As I pointed out in my “What Did the President Know…” article yesterday, the evidence “strongly suggested” that the question to the IRS chief of the tax-exempt organizations division, Lois Lerner, which led to the revelations about the agency targeting conservatives, was probably a plant.
One of the few nuggets of information gleaned from the “not quite fired” former IRS commissioner Stephen Miller in yesterday’s testimony before the House Ways and Means Committee confirmed that suspicion.
Lois Lerner, an IRS official with oversight of tax-exempt groups, disclosed the scrutiny at an American Bankers Association conference last Friday after a question from a lawyer who has served on IRS advisory boards.
Questioned by Rep. Devin Nunes (R-Calif.), Miller acknowledged that IRS officials were aware that the question would be coming.
“I believe that we talked about that, yes,” Miller said at a House Ways and Means Committee hearing, the first congressional inquiry into the agency’s actions.

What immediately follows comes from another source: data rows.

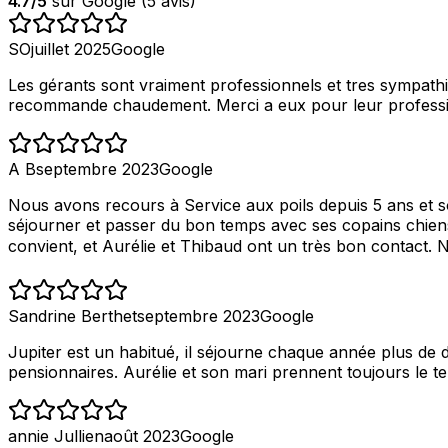
4.7
/5
sur Google (
5
avis)
SO
juillet 2025
Google
Les gérants sont vraiment professionnels et tres sympathi
recommande chaudement. Merci a eux pour leur profession
A B
septembre 2023
Google
Nous avons recours à Service aux poils depuis 5 ans et 
séjourner et passer du bon temps avec ses copains chiens.
convient, et Aurélie et Thibaud ont un très bon contact
Sandrine Berthet
septembre 2023
Google
Jupiter est un habitué, il séjourne chaque année plus de 
pensionnaires. Aurélie et son mari prennent toujours le tem
annie Jullien
août 2023
Google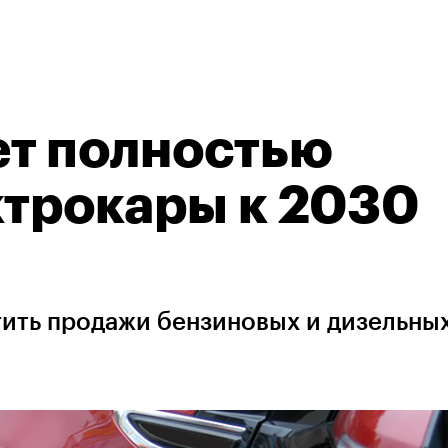
ет полностью
ктрокары к 2030
тить продажи бензиновых и дизельны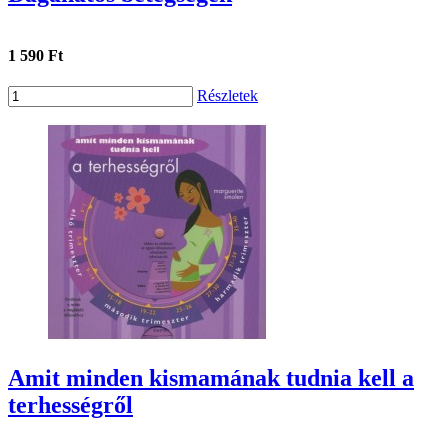
1 590 Ft
Részletek
Amit minden kismamának tudnia kell a
terhességről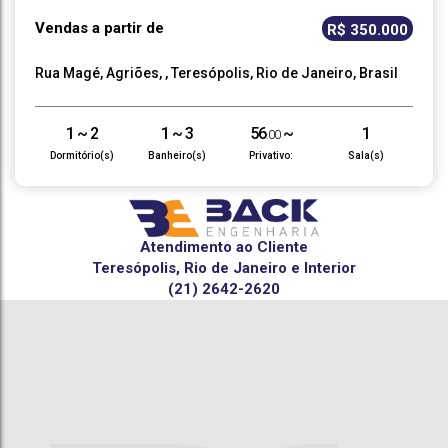
Vendas a partir de
R$
350.000
Rua Magé
,
Agriões
,
Teresópolis
,
Rio de Janeiro
,
Brasil
1 ~ 2
1 ~ 3
56
~
1
.00
104
m²
.00
Dormitório(s)
Banheiro(s)
Privativo:
Sala(s)
1 ~ 2
68
~
1 ~ 2
56
~
.50
.00
129
m²
104
m²
.00
.00
Suíte(s)
Total:
Vaga(s)
Útil:
Atendimento ao Cliente
Teresópolis, Rio de Janeiro e Interior
(21) 2642-2620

Both Lerner and Miller testified before Congress last week, but did not discuss the attention given to Tea Party groups. Rep. Joseph Crowley (D-N.Y.) said at Friday’s hearing that he asked Lerner last week about the IRS’s oversight of political groups seeking tax-exempt status.

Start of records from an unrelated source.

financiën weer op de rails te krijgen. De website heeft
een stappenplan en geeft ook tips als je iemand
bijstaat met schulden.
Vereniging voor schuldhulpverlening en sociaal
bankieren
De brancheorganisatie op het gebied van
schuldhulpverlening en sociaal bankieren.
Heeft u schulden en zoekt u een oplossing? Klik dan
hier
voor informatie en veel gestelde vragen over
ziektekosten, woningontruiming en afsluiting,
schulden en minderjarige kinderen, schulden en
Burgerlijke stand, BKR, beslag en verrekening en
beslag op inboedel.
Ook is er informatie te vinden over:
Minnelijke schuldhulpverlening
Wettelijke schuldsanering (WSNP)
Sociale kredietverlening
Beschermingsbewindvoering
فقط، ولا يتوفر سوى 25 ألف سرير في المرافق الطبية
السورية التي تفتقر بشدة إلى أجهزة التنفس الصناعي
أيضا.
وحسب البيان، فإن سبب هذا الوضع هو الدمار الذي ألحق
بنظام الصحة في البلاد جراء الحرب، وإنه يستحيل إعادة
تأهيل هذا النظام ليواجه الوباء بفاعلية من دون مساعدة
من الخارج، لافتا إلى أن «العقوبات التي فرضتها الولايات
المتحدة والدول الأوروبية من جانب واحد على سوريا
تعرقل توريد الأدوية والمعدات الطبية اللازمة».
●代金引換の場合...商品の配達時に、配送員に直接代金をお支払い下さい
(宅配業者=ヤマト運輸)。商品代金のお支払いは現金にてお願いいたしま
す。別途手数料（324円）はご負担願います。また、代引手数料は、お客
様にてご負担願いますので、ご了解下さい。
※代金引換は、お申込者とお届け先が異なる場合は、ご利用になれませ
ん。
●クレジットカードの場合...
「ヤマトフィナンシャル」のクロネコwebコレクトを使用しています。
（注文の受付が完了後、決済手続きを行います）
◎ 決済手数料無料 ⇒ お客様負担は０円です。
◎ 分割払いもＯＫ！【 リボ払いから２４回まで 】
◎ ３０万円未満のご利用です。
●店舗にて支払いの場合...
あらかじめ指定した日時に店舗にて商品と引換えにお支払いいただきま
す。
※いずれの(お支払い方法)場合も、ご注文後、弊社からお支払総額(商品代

For his part, Miller has consistently said throughout Friday’s hearing that he did not mislead Congress — under sharp questioning from Republicans who aren’t so sure of that.
“I always answered questions truthfully,” Miller said.

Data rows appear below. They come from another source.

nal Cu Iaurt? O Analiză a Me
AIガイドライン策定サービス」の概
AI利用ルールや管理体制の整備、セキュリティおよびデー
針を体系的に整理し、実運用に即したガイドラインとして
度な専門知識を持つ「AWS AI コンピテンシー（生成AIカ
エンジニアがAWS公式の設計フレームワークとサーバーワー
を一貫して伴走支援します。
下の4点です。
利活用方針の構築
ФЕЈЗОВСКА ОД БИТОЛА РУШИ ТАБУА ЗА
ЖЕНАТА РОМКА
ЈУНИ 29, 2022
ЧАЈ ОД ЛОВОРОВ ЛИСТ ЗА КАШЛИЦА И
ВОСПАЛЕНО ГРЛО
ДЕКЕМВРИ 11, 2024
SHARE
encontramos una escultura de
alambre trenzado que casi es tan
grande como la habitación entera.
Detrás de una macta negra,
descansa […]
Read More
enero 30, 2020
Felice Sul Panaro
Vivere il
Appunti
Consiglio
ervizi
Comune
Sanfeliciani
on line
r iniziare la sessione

But never volunteered information that you knew full well was political dynamite.
With the inspector general’s audit of her section due out the following Tuesday, Lerner took the limited hang-out route by asking a lawyer, Celia Roady, who sat on a couple of IRS boards, to ask a question about the potential targeting of political groups.
“Lois, a few months ago there were some concerns about the IRS’s review of 501(c)(4) organizations, of applications from tea party organizations,” Celia Roady, a veteran tax lawyer, asked Lois Lerner, head of the IRS’ tax-exempt organizations division, a few minutes after Lerner finished giving prepared remarks. “I was just wondering if you could provide an update.”
Lerner gave her response, referring to notes that were prepared in advance.
While Lerner’s remarks have since been referred to as a “slip” by lawmakers and media reports, several people in the audience on Friday said they saw Lerner refer to notes when answering the question, as if she’d prepared the response in advance. The whole thing was so strange, some even speculated that the question itself had been a plant.
You don’t just innocently plant a question when anyone with half a brain knows that the answer will set off a nuclear bomb in Washington. There was purpose and planning behind the gesture — a strategy that we are supposed to believe was created and developed at the IRS with no help from the White House.
The public relations strategy to release information that would develop into the most significant and dangerous scandal of the Obama presidency would not be left to the flaks at an agency not known for a good public image.
It’s very difficult to believe that the planted question, the roll out of the narrative, and the rest of the PR campaign to limit the damage from this revelation was not carried out by people in the White House. If so, they must have known of the targeting program far longer than anyone has so far admitted.